[Items from a data source]
□ □ □

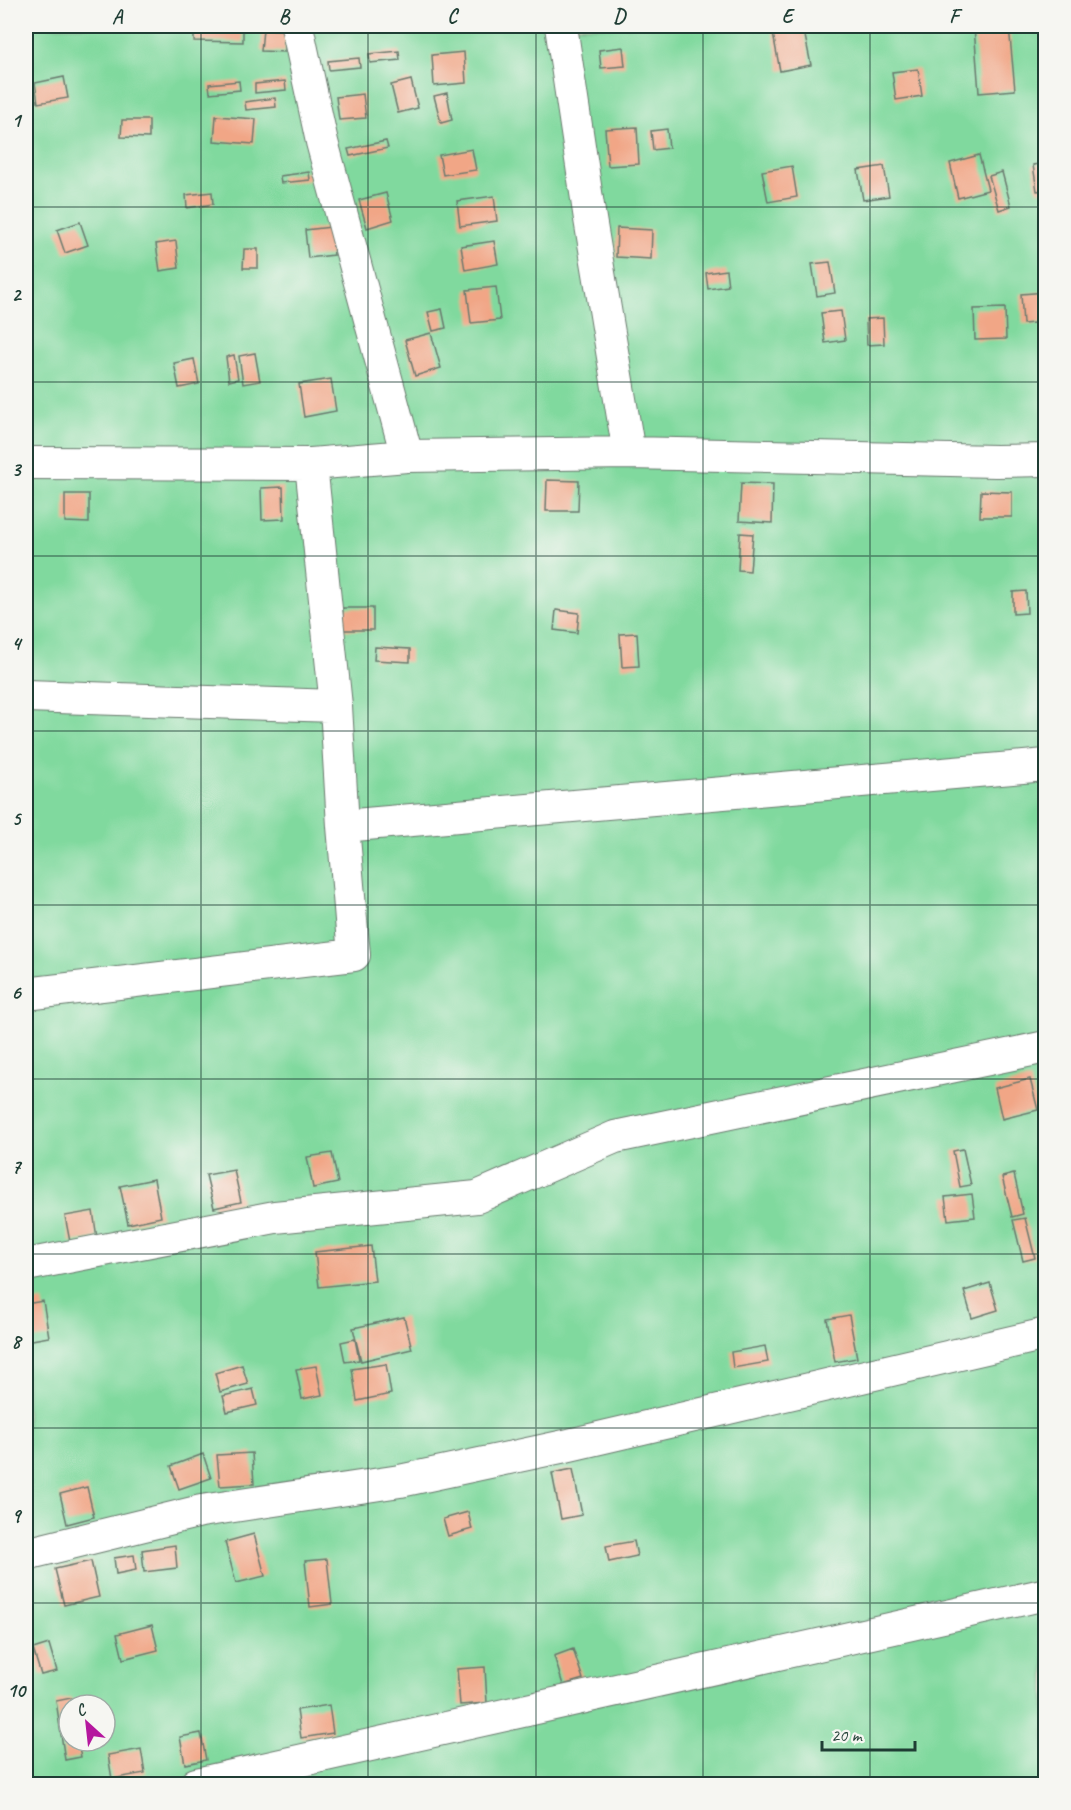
<svg xmlns="http://www.w3.org/2000/svg" width="1071" height="1810" viewBox="0 0 1071 1810" font-family="Caveat,sans-serif">
	<style>
		.green { fill: #80d99e; stroke: #508b69; stroke-width: 1.5; fill-rule: evenodd }
		.building { fill: #f1a686 }
		.lines { fill: none; stroke-linecap: round; stroke-linejoin: round }
		.minor-casing { stroke: #69796d; stroke-width: 34 }
		.minor { stroke: #fff; stroke-width: 32 }
		.grid { fill: none; stroke: #1f3d34; stroke-width: 1.5; stroke-opacity: 0.55 }
		.neatline { fill: none; stroke: #1f3d34; stroke-width: 2 }
		.grid-label { font-size: 20px; text-anchor: middle; font-weight: bold; fill: #1f3d34 }
	</style>
	<rect width="100%" height="100%" fill="#f6f6f2"/>
	<filter id="ink" filterUnits="userSpaceOnUse"><feTurbulence type="fractalNoise" baseFrequency=".0167" numOctaves="2"/><feDisplacementMap in="SourceGraphic" scale="12" xChannelSelector="R" yChannelSelector="G"/><feConvolveMatrix kernelMatrix="1 2 1 2 8 2 1 2 1" color-interpolation-filters="sRGB"/></filter>
	<filter id="wash" filterUnits="userSpaceOnUse"><feTurbulence type="fractalNoise" baseFrequency=".008" numOctaves="4" result="noise"/><feDisplacementMap in="SourceGraphic" scale="24" xChannelSelector="R" yChannelSelector="G"/><feGaussianBlur stdDeviation="1.35" result="paint"/><feColorMatrix in="noise" values="0 0 0 0 0 0 0 0 0 0 0 0 0 0 0 0 0 1.4 0 .05"/><feComposite in="paint" operator="in"/></filter>
	<g filter="url(#wash)">
		<rect width="100%" height="100%" fill="#f3e9d6"/>
		<path class="green" d="M26 26H1045V1784H26ZM69 1705H105V1741H69Z"/>
		<g id="blocks">
			<path class="building" d="M194 26H243V42L194 41Z
				M782 26H803L811 65 780 71 772 28Z
				M1009 26 1015 90 979 93 974 27Z
				M263 29 286 30 285 52 261 51Z
				M623 47 625 66 601 68 599 50Z
				M399 51 400 60 370 63 369 54Z
				M464 52 466 83 434 86 432 55Z
				M359 58 360 67 329 70 328 61Z
				M918 69 922 96 896 100 892 72Z
				M64 77 68 98 38 103 35 83Z
				M411 80 418 108 398 113 391 85Z
				M239 81 240 90 210 93 209 84Z
				M285 81 286 90 255 93V84Z
				M447 93 452 120 441 123 434 96Z
				M363 94 366 118 339 120 336 97Z
				M275 98 276 107 246 110 245 102Z
				M216 116 256 119 254 144 214 141Z
				M122 120H149V138L121 137Z
				M637 127 639 164 608 166 605 129Z
				M667 129 669 148 653 150 651 131Z
				M386 141 388 148 350 156 348 149Z
				M472 149 476 170 443 175 439 155Z
				M979 155 988 190 958 198 950 163Z
				M1046 163V190L1037 191 1033 165Z
				M792 166 797 197 768 202 762 171Z
				M884 166 889 196 863 200 858 170Z
				M309 172 310 180 281 183 280 176Z
				M1002 172 1011 206 999 210 989 176Z
				M212 192 213 204 187 208 186 195Z
				M386 193 393 220 367 228 359 200Z
				M494 196 497 221 460 226 457 201Z
				M80 222 88 245 65 253 57 230Z
				M331 227 334 255 308 258 305 230Z
				M617 228 652 230 651 259 616 257Z
				M176 241 179 268 160 271 156 244Z
				M494 241 498 264 465 270 461 246Z
				M244 249H258V268H243Z
				M830 262 835 293 817 296 812 264Z
				M726 270 728 286 708 289 706 273Z
				M496 287 500 320 471 323 467 290Z
				M1046 292V322L1023 324 1021 294Z
				M1005 308 1006 339 975 340 974 309Z
				M442 309 446 328 433 331 428 312Z
				M841 311 845 340 825 343 821 313Z
				M883 318 884 344 867 345 866 319Z
				M431 333 441 368 415 376 405 340Z
				M255 353 260 381 243 384 239 356Z
				M234 355 238 379 229 381 226 357Z
				M194 359 199 384 179 388 174 363Z
				M331 379 336 411 304 417 299 384Z
				M547 480 579 481 578 511H546Z
				M741 483 773 484 772 523 739 521Z
				M283 487 284 519 262 520 261 488Z
				M981 491 1012 492V517H980Z
				M65 494H89V523L65 522Z
				M740 533 753 534 750 571 738 570Z
				M1026 591 1027 613 1013 614V592Z
				M343 608H373V630H342Z
				M556 610 579 613 577 633 554 630Z
				M637 633 639 666 622 667 620 634Z
				M375 647 410 649V662L374 660Z
				M1030 1079 1038 1110 1002 1119 995 1088Z
				M963 1149 971 1185 960 1187 953 1151Z
				M332 1153 338 1183 313 1188 307 1157Z
				M234 1170 241 1202 214 1208 206 1175Z
				M1014 1174 1023 1214 1012 1217 1002 1177Z
				M154 1179 161 1217 128 1224 120 1186Z
				M972 1194 975 1217 948 1220 945 1197Z
				M93 1211 97 1238 70 1242 65 1216Z
				M1025 1218 1035 1258 1023 1261 1013 1220Z
				M371 1246 375 1281 319 1287 315 1252Z
				M990 1283 998 1310 972 1318 964 1291Z
				M43 1301 49 1337 26 1341V1304Z
				M849 1315 857 1358 835 1362 827 1319Z
				M404 1317 412 1349 361 1361 353 1328Z
				M355 1339 359 1360 345 1362 341 1342Z
				M765 1346 768 1362 733 1368 731 1352Z
				M386 1364 391 1394 357 1401 352 1369Z
				M242 1365 248 1384 220 1392 215 1373Z
				M316 1366 322 1395 302 1399 296 1369Z
				M253 1389 257 1405 227 1412 223 1396Z
				M252 1453 254 1484 220 1486 217 1455Z
				M203 1454 211 1478 179 1489 171 1466Z
				M573 1469 582 1515 561 1519 552 1473Z
				M87 1487 94 1517 67 1524 60 1494Z
				M468 1512 472 1529 448 1536 443 1519Z
				M254 1534 265 1576 236 1583 225 1542Z
				M634 1541 637 1556 609 1562 606 1546Z
				M175 1545 177 1568 144 1572 142 1550Z
				M134 1555 136 1570 116 1574 114 1558Z
				M327 1559 332 1604 310 1607 305 1561Z
				M91 1561 99 1597 64 1605 55 1569Z
				M152 1625 158 1650 123 1659 117 1634Z
				M49 1644 57 1671 41 1675 33 1649Z
				M573 1649 583 1679 563 1685 554 1656Z
				M485 1667 487 1703 460 1705 457 1669Z
				M71 1698 73 1705H69V1741H78L81 1757 65 1760 56 1701Z
				M329 1705 333 1733 301 1738 297 1710Z
				M201 1733 206 1760 185 1764 180 1737Z
				M141 1749 145 1773 112 1779 108 1755Z"/>
		</g>
	</g>
	<g filter="url(#ink)">
		<use href="#blocks" fill-opacity="0" stroke="#69796d" stroke-width="1.5"/>
		<g class="lines">
			<g class="minor-casing">
				<path id="minor" d="M297 26 322 142 407 456
					M561 26 590 219 629 453
					M26 463 311 464 407 456 629 453 996 461 1046 460
					M311 464 336 706 343 826 1046 765
					M26 696 336 706
					M26 994 354 955 343 826
					M26 1265 275 1217 477 1197 615 1137 1046 1047
					M26 1554 201 1511 400 1481 565 1446 1046 1334
					M196 1784 1046 1594"/>
			</g>
			<use href="#minor" class="minor"/>
		</g>
	</g>
	<path class="grid" d="M201 26V1784M368 26V1784M536 26V1784M703 26V1784M870 26V1784M26 207H1046M26 382H1046M26 556H1046M26 731H1046M26 905H1046M26 1079H1046M26 1254H1046M26 1428H1046M26 1603H1046"/>
	<rect width="1071" height="1810" fill="none" stroke="#f6f6f2" stroke-width="66"/>
	<g transform="translate(87 1723) rotate(333)"><circle r="28" fill="#f6f6f2" stroke="#a0aca6" stroke-width="1.5"/>
	<path d="M0-4.5L10 22L0 15L-10 22Z" fill="#b5179e"/>
	<text y="-9" font-size="16" font-weight="bold" text-anchor="middle" fill="#1f3d34">С</text>
	</g>
	<path d="M822 1741v9h93v-9" fill="none" stroke="#1f3d34" stroke-width="3"/>
	<text x="831" y="1741" font-size="18" fill="#1f3d34" stroke="#f6f6f2" stroke-width="4.5" paint-order="stroke">20 m</text>
	<rect x="33" y="33" width="1005" height="1744" class="neatline"/>
	<g class="grid-label">
		<text x="117" y="23">A</text>
		<text x="284" y="23">B</text>
		<text x="452" y="23">C</text>
		<text x="619" y="23">D</text>
		<text x="787" y="23">E</text>
		<text x="954" y="23">F</text>
		<text x="16" y="127">1</text>
		<text x="16" y="301">2</text>
		<text x="16" y="476">3</text>
		<text x="16" y="650">4</text>
		<text x="16" y="825">5</text>
		<text x="16" y="999">6</text>
		<text x="16" y="1173">7</text>
		<text x="16" y="1348">8</text>
		<text x="16" y="1522">9</text>
		<text x="16" y="1697">10</text>
	</g>
</svg>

□ □ □

**TASK PROMPT:** Filter the data above down to lines with the word "stroke", and copy them.

**ANSWER TO THIS PROBLEM:**
		.green { fill: #80d99e; stroke: #508b69; stroke-width: 1.5; fill-rule: evenodd }
		.lines { fill: none; stroke-linecap: round; stroke-linejoin: round }
		.minor-casing { stroke: #69796d; stroke-width: 34 }
		.minor { stroke: #fff; stroke-width: 32 }
		.grid { fill: none; stroke: #1f3d34; stroke-width: 1.5; stroke-opacity: 0.55 }
		.neatline { fill: none; stroke: #1f3d34; stroke-width: 2 }
		<use href="#blocks" fill-opacity="0" stroke="#69796d" stroke-width="1.5"/>
	<rect width="1071" height="1810" fill="none" stroke="#f6f6f2" stroke-width="66"/>
	<g transform="translate(87 1723) rotate(333)"><circle r="28" fill="#f6f6f2" stroke="#a0aca6" stroke-width="1.5"/>
	<path d="M822 1741v9h93v-9" fill="none" stroke="#1f3d34" stroke-width="3"/>
	<text x="831" y="1741" font-size="18" fill="#1f3d34" stroke="#f6f6f2" stroke-width="4.5" paint-order="stroke">20 m</text>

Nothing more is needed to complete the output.